=== Begin Enclosure ===

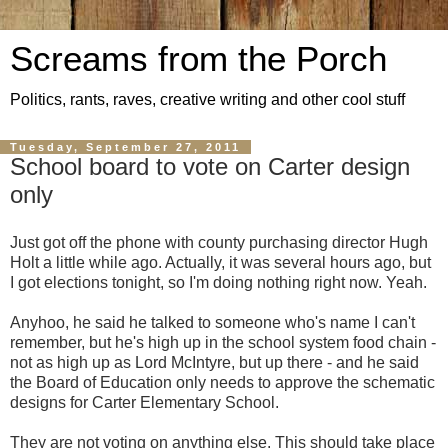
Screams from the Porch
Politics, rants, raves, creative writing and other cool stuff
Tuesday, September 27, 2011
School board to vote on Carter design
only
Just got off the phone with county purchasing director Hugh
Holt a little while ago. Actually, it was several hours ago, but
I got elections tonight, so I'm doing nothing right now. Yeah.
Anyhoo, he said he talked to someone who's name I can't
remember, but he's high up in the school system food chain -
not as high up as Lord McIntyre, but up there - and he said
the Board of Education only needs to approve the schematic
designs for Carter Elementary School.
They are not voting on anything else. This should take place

=== End Enclosure ===
=== Begin Enclosure ===

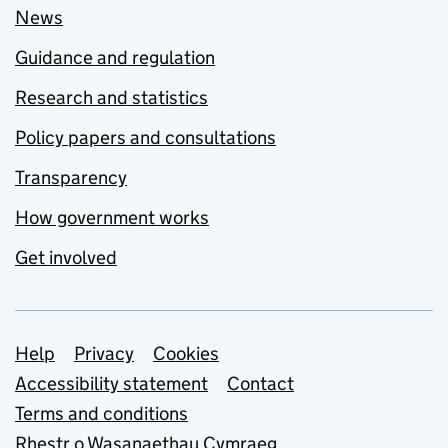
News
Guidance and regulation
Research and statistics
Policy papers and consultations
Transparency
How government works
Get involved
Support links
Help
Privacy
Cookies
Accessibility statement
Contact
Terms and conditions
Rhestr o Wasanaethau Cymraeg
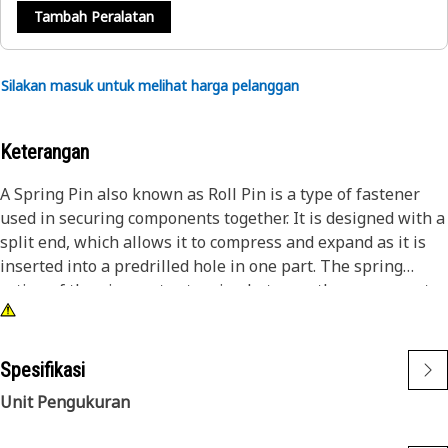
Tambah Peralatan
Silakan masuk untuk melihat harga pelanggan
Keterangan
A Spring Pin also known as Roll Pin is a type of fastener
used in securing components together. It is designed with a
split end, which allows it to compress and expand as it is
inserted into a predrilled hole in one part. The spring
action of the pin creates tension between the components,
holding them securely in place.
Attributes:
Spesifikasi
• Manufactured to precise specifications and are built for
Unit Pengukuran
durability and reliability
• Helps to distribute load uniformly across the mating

=== End Enclosure ===

Brief: Look above for the line with "Screams from the Porch"; retype exactly that line, every line after it up to the line with "They are not", and that line too, nothing else.

Finished exercise:
Screams from the Porch
Politics, rants, raves, creative writing and other cool stuff
Tuesday, September 27, 2011
School board to vote on Carter design
only
Just got off the phone with county purchasing director Hugh
Holt a little while ago. Actually, it was several hours ago, but
I got elections tonight, so I'm doing nothing right now. Yeah.
Anyhoo, he said he talked to someone who's name I can't
remember, but he's high up in the school system food chain -
not as high up as Lord McIntyre, but up there - and he said
the Board of Education only needs to approve the schematic
designs for Carter Elementary School.
They are not voting on anything else. This should take place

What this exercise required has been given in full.